┌─ GIVEN PASSAGE

Did you know?
  • Our roof is ten storeys high. You would have to stack five Tyrannosaurus Rex one on top of the other in order to reach the top!
  • Talisman Centre’s area is 30,902 square metres, which would take a little over 85 million pennies (laid flat) to completely cover.
  • We have 735 lockers!
  • We have over 700 pieces of equipment!
  • Combined, our sport partners boast 3,840 athletes!
  • Talisman Centre is the most visited sport and wellness facility in Canada, and second-most visited in all of North America!
  • We've helped train 27 Olympic, Paralympic and World medalists!
  • Our famous track has been completed over two million times!

Click here to download our "Frequently Asked Questions" PDF (April 2009)

Click here to download our updated Facility Enhancement Project Timeline (Feb. 2009)


Frequently Asked Questions: April 2009

Please note that information in this document was accurate at the time it was written, but is provisional and subject to change.

What is happening to Talisman Centre in 2010? Talisman Centre’s Board of Directors (The Lindsay Park Sports Society), has approved the operation of the two annexes, (the buildings on either side of the tented portion of Talisman Centre), in 2010. The business model upholds Talisman Centre’s dual mandate of being a training centre for our sport partners and a public facility for the citizens of Calgary. By closing the tented portion of the facility, the facilities are reduced by 60%. The expectation is that Talisman Centre will continue to offer a quality customer experience.

└─
┌─ SUPPLIED DATA

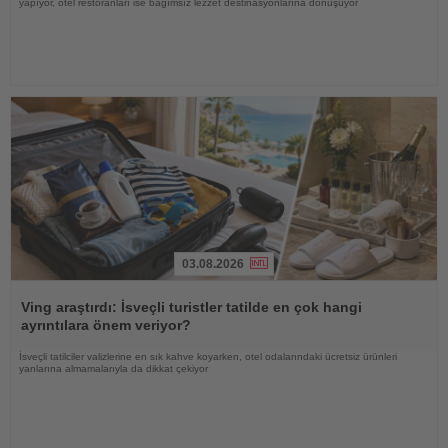
yapıyor, otel restoranları ise bağımsız lezzet destinasyonlarına dönüşüyor
03.08.2026
Haberi
Oku
Ving araştırdı: İsveçli turistler tatilde en çok hangi
ayrıntılara önem veriyor?
İsveçli tatilciler valizlerine en sık kahve koyarken, otel odalarındaki ücretsiz ürünleri
yanlarına almamalarıyla da dikkat çekiyor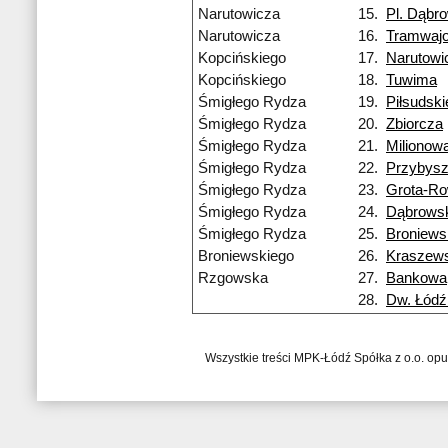
Narutowicza
15.
Pl. Dąbr
Narutowicza
16.
Tramwaj
Kopcińskiego
17.
Narutowi
Kopcińskiego
18.
Tuwima
Śmigłego Rydza
19.
Piłsudsk
Śmigłego Rydza
20.
Zbiorcza
Śmigłego Rydza
21.
Milionow
Śmigłego Rydza
22.
Przybys
Śmigłego Rydza
23.
Grota-Ro
Śmigłego Rydza
24.
Dąbrows
Śmigłego Rydza
25.
Broniews
Broniewskiego
26.
Kraszew
Rzgowska
27.
Bankowa
28.
Dw. Łódź
Wszystkie treści MPK-Łódź Spółka z o.o. op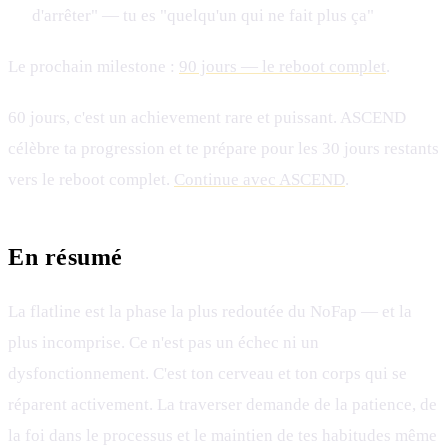
d'arrêter" — tu es "quelqu'un qui ne fait plus ça"
Le prochain milestone :
90 jours — le reboot complet
.
60 jours, c'est un achievement rare et puissant. ASCEND
célèbre ta progression et te prépare pour les 30 jours restants
vers le reboot complet.
Continue avec ASCEND
.
En résumé
La flatline est la phase la plus redoutée du NoFap — et la
plus incomprise. Ce n'est pas un échec ni un
dysfonctionnement. C'est ton cerveau et ton corps qui se
réparent activement. La traverser demande de la patience, de
la foi dans le processus et le maintien de tes habitudes même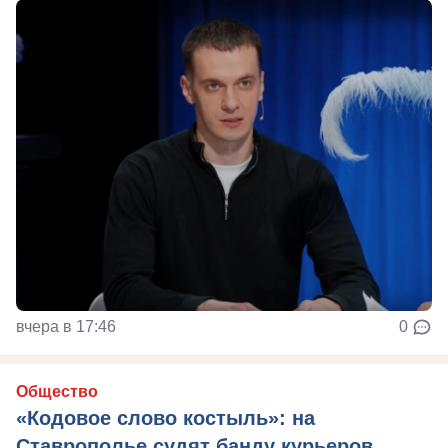
вчера в 17:46
0
Общество
«Кодовое слово костыль»: на
Ставрополье судят банду курьеров,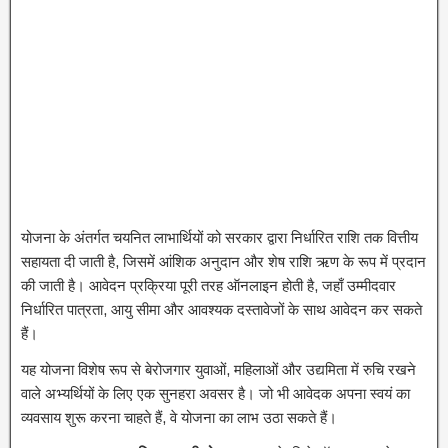
योजना के अंतर्गत चयनित लाभार्थियों को सरकार द्वारा निर्धारित राशि तक वित्तीय
सहायता दी जाती है, जिसमें आंशिक अनुदान और शेष राशि ऋण के रूप में प्रदान
की जाती है। आवेदन प्रक्रिया पूरी तरह ऑनलाइन होती है, जहाँ उम्मीदवार
निर्धारित पात्रता, आयु सीमा और आवश्यक दस्तावेजों के साथ आवेदन कर सकते
हैं।
यह योजना विशेष रूप से बेरोजगार युवाओं, महिलाओं और उद्यमिता में रुचि रखने
वाले अभ्यर्थियों के लिए एक सुनहरा अवसर है। जो भी आवेदक अपना स्वयं का
व्यवसाय शुरू करना चाहते हैं, वे योजना का लाभ उठा सकते हैं।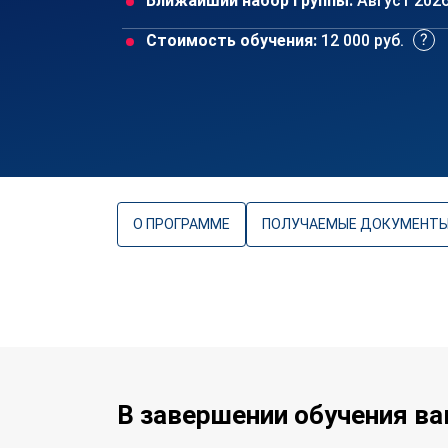
Ближайший набор группы:
Август 202
Стоимость обучения:
12 000 руб.
О ПРОГРАММЕ
ПОЛУЧАЕМЫЕ ДОКУМЕНТ
В завершении обучения в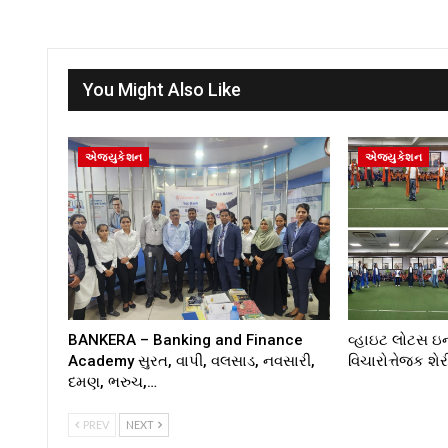
You Might Also Like
એજ્યુકેશન
એજ્યુકેશન
BANKERA – Banking and Finance
વ્હાઇટ લોટસ ઇન
Academy સુરત, વાપી, વલસાડ, નવસારી,
વિચારોત્તેજક શે
દમણ, ભરુચ,…
PREV
NEXT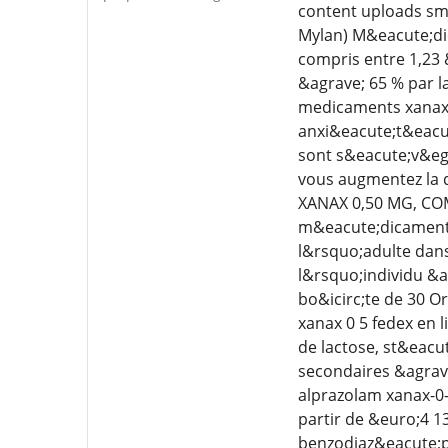
content uploads smu
Mylan) M&eacute;dic
compris entre 1,23
&agrave; 65 % par l
medicaments xanax 
anxi&eacute;t&eacut
sont s&eacute;v&egr
vous augmentez la q
XANAX 0,50 MG, COM
m&eacute;dicament a
l&rsquo;adulte dan
l&rsquo;individu &a
bo&icirc;te de 30 O
xanax 0 5 fedex en 
de lactose, st&eac
secondaires &agrave
alprazolam xanax-0
partir de &euro;4 1
benzodiaz&eacute;pi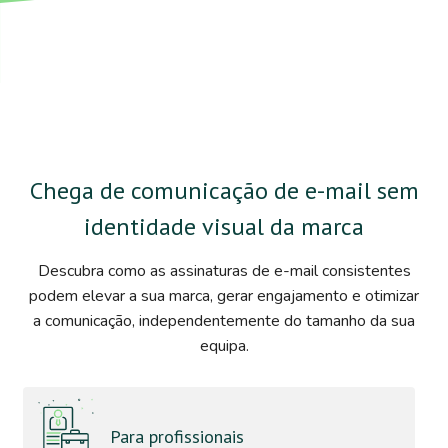
Chega de comunicação de e-mail sem
identidade visual da marca
Descubra como as assinaturas de e-mail consistentes
podem elevar a sua marca, gerar engajamento e otimizar
a comunicação, independentemente do tamanho da sua
equipa.
Para profissionais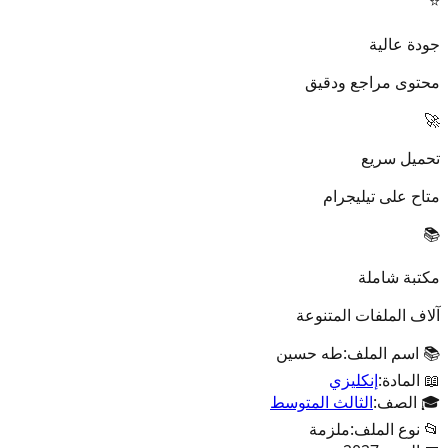
⭐
جودة عالية
محتوى مراجع ودقيق
🚀
تحميل سريع
متاح على تيليجرام
📚
مكتبة شاملة
آلاف الملفات المتنوعة
📚 اسم الملف:
طه حسين
📖 المادة:
إنكليزي
🎓 الصف:
الثالث المتوسط
📂 نوع الملف:
ملزمة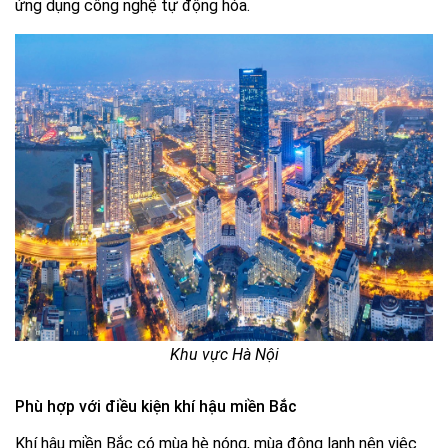
ứng dụng công nghệ tự động hóa.
Khu vực Hà Nội
Phù hợp với điều kiện khí hậu miền Bắc
Khí hậu miền Bắc có mùa hè nóng, mùa đông lạnh nên việc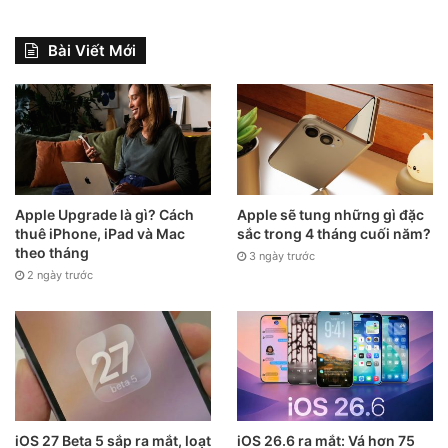
Bài Viết Mới
Apple Upgrade là gì? Cách
Apple sẽ tung những gì đặc
thuê iPhone, iPad và Mac
sắc trong 4 tháng cuối năm?
theo tháng
3 ngày trước
2 ngày trước
iOS 27 Beta 5 sắp ra mắt, loạt
iOS 26.6 ra mắt: Vá hơn 75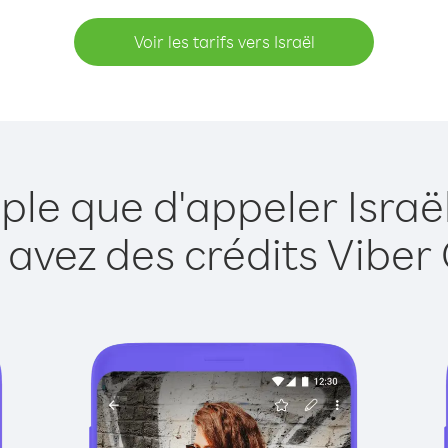
Voir les tarifs vers Israël
ple que d'appeler Israë
 avez des crédits Viber 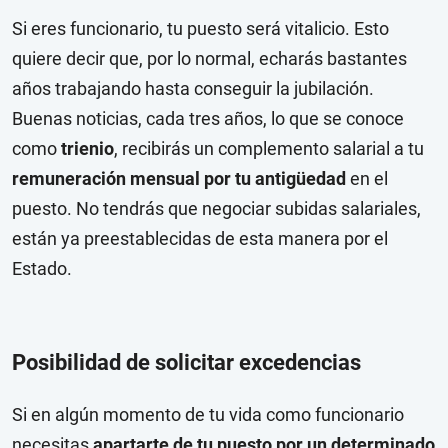
Si eres funcionario, tu puesto será vitalicio. Esto
quiere decir que, por lo normal, echarás bastantes
años trabajando hasta conseguir la jubilación.
Buenas noticias, cada tres años, lo que se conoce
como
trienio
, recibirás un complemento salarial a tu
remuneración mensual por tu antigüedad
en el
puesto. No tendrás que negociar subidas salariales,
están ya preestablecidas de esta manera por el
Estado.
Posibilidad de solicitar excedencias
Si en algún momento de tu vida como funcionario
necesitas
apartarte de tu puesto por un determinado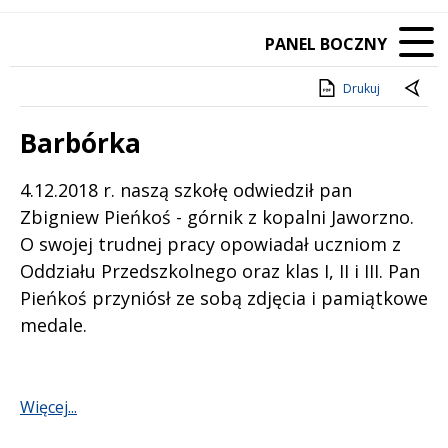
PANEL BOCZNY
Drukuj
Barbórka
Treść
4.12.2018 r. naszą szkołę odwiedził pan
Zbigniew Pieńkoś - górnik z kopalni Jaworzno.
O swojej trudnej pracy opowiadał uczniom z
Oddziału Przedszkolnego oraz klas I, II i III. Pan
Pieńkoś przyniósł ze sobą zdjęcia i pamiątkowe
medale.
Więcej...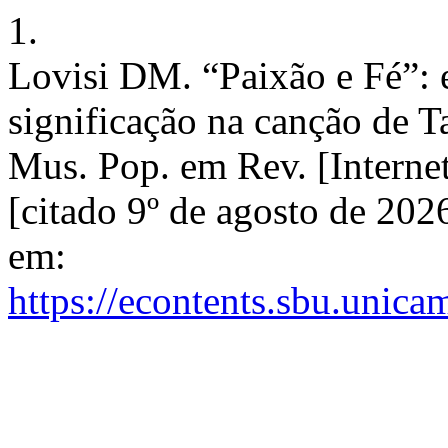
1.
Lovisi DM. “Paixão e Fé”: 
significação na canção de 
Mus. Pop. em Rev. [Interne
[citado 9º de agosto de 20
em:
https://econtents.sbu.unic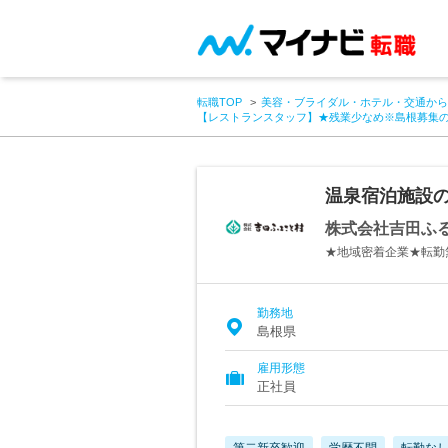
転職TOP
美容・ブライダル・ホテル・交通から
【レストランスタッフ】★残業少なめ※島根募集
温泉宿泊施設
株式会社吉田ふ
★地域密着企業★転勤
勤務地
島根県
雇用形態
正社員
第二新卒歓迎
学歴不問
転勤な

└─

▶ EXERCISE REQUIREMENTS:
[1] Using the Talisman Centre fact sheet, answer these:
(a) How many lockers does the centre have?
(b) How many Olympic, Paralympic and World medalists has the centre helped train?
(c) By what percentage are the facilities reduced when the tented portion closes?
[2] Rewrite the Talisman Centre fact sheet starting at "Did you know?" and ending at "boast 3,840 athletes!", putting "quarters" wherever "pennies" appears.
[3] Carry the Talisman Centre fact sheet forward from its final sentence.

▶ RESULTS BY TASK:
[1]
(a) 735
(b) 27
(c) 60%

[2]
Did you know?
  • Our roof is ten storeys high. You would have to stack five Tyrannosaurus Rex one on top of the other in order to reach the top!
  • Talisman Centre’s area is 30,902 square metres, which would take a little over 85 million quarters (laid flat) to completely cover.
  • We have 735 lockers!
  • We have over 700 pieces of equipment!
  • Combined, our sport partners boast 3,840 athletes!

[3]
How long will the roof enhancement project take? We are anticipating that it will take from January 1st, 2010 until December 31, 2010. As of December 31st, 2009, the aquatic portion of Talisman Centre’s main building will be closed in preparation for the construction phase of the Facility Enhancement project. The dryland portion of the main structure will remain open until February 28th, 2010, including gyms 1, 2 and 3, childcare, the main track and our locker rooms. After February 28th, the dryland portion will close, and the annexes alone will remain open. There will be no Executive Locker Service available after February 28, 2010, though Management is looking into working with other facilities for this period. The Café Santé operations will be suspended for 2010.

What programs and services will be ending in preparation for construction? The following programs and services will be ending for a period of time in preparation for construction and the reduction of space:

Ending June 2009
i. Preschool for Active Living
ii. Campus Calgary
iii. School Swim lessons

Ending December 2009
i. Registered Programs including:
Badminton
Kids Triathlon
Kickboxing
Gymnastics
Volleyball
Pre & post natal gym & aquatic classes
Shallow water aquatic group fitness classes
Pilates and Training in Motion
School/Dryland lessons

Ending February 28, 2010
i. Childcare
ii. Group Fitness classes will be reduced and times altered from the current schedule during construction
iii. Sport & Conditioning for large sport groups will be limited
iv. Executive locker service
v. Café Santé

What spaces will be available once the whole main tent is closed in 2010? Aquaplex
  • 1 Customer Service Desk Entrance
  • There will be a temporary access point to the pool deck
  • Wheelchair access to the pool deck will be via an alternate accessible entrance
  • Foundation Lounge (various usages are being considered – ie. Dry locker room, cardio deck, program space)
  • 50m pool – will be allocated as 2 x 25m pools
  • 20 person hot tub
  • Temporary locker rooms (details still to be determined)
Dryland
  • Temporary entrance with vestibule
  • 1 Customer Service Desk
  • Fitness Centre
  • Gyms 4 & 5
  • Alternative locker rooms (details still to be determined)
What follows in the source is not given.